Elvis Costello didn't take an easy or predictable route Wednesday at a sold-out Copernicus Center. Seemingly on a mission to connect the common threads of popular music styles from the past century, the singer/guitarist performed a marathon 145-minute show touching on every facet of his adventurous career. Focusing on deep-catalog material, Costello displayed his unwavering commitment to excavating the memories, meanings and mysteries held in song — a pursuit he implied in "45," an ode to the significance of vinyl singles.
To Costello, making his first Chicago-area solo appearance since 1999, ambition and eclecticism have become second nature. Save for heavy metal, he's embraced every major genre. Costello's latest album, a collaboration with hip-hop veterans the Roots, continues a tradition of creative reinvention dating back 35 years. What hasn't changed is his consistency or ability to engage via witty observations, pliable vocals and detailed narratives.
Adorned in a plum-colored suit and pea-green fedora, Costello remained reserved but opened up about family history. He framed the predominantly acoustic set with personal tales, lending context to multiple songs. The Tin Pan Alley shuffle "Jimmie Standing in the Rain" and melancholic ballad "Last Boat Leaving" referenced his grandfather, a former ship musician, while "Veronica" paid tribute to his grandmother. He even cleverly addressed his famous "angry young man" identity through the lens of old-world relatives, which he declared hotter-tempered.
Yet the person foremost on Costello's mind was his late father. Mentioning the trumpeter/singer on several occasions, the 59-year-old recalled apprenticing with his dad's bands in Northern England before rhyming through the cabaret-themed "Ghost Train," an obscure B-side from 1980. The patriarch's influence — and death — extended to Costello's recurring interest in the passage of time. A cover of Richard Thompson's bleak "The End of the Rainbow" and "The Last Year of My Youth," a song Costello wrote just a week ago, tackled such issues with unflinching honesty. He played it twice, with the initial acoustic rendition registering as submissive and the electric more resilient.
Indeed, even when confronting threatening social and political tension ("Come the Meantimes," "Shipbuilding") Costello rarely sounded defeated.
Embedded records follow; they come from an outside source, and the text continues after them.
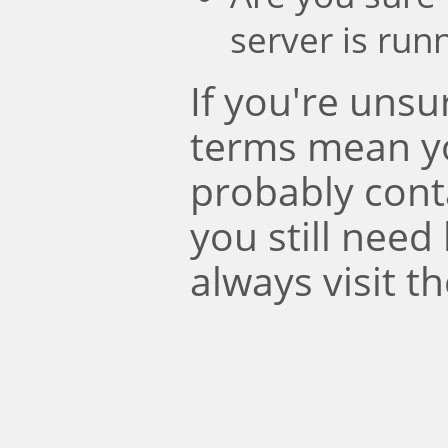
server is run
If you're uns
terms mean y
probably conta
you still need
always visit t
Refusing to obtain satisfaction from mundane nostalgia like many contemporaries, he discovered bold protest in machine-gunned rhythms ("King Horse"), innocent romance in whistled melodies (the 1930s jazz ditty "Walkin' My Baby Back Home") and renewed faith in surprise celebrations ("Radio Soul," an unreleased early version of his hit "Radio Radio"). In reflecting a dedication to tracing and reshaping music's ongoing lines of communication, Costello found truth in them all.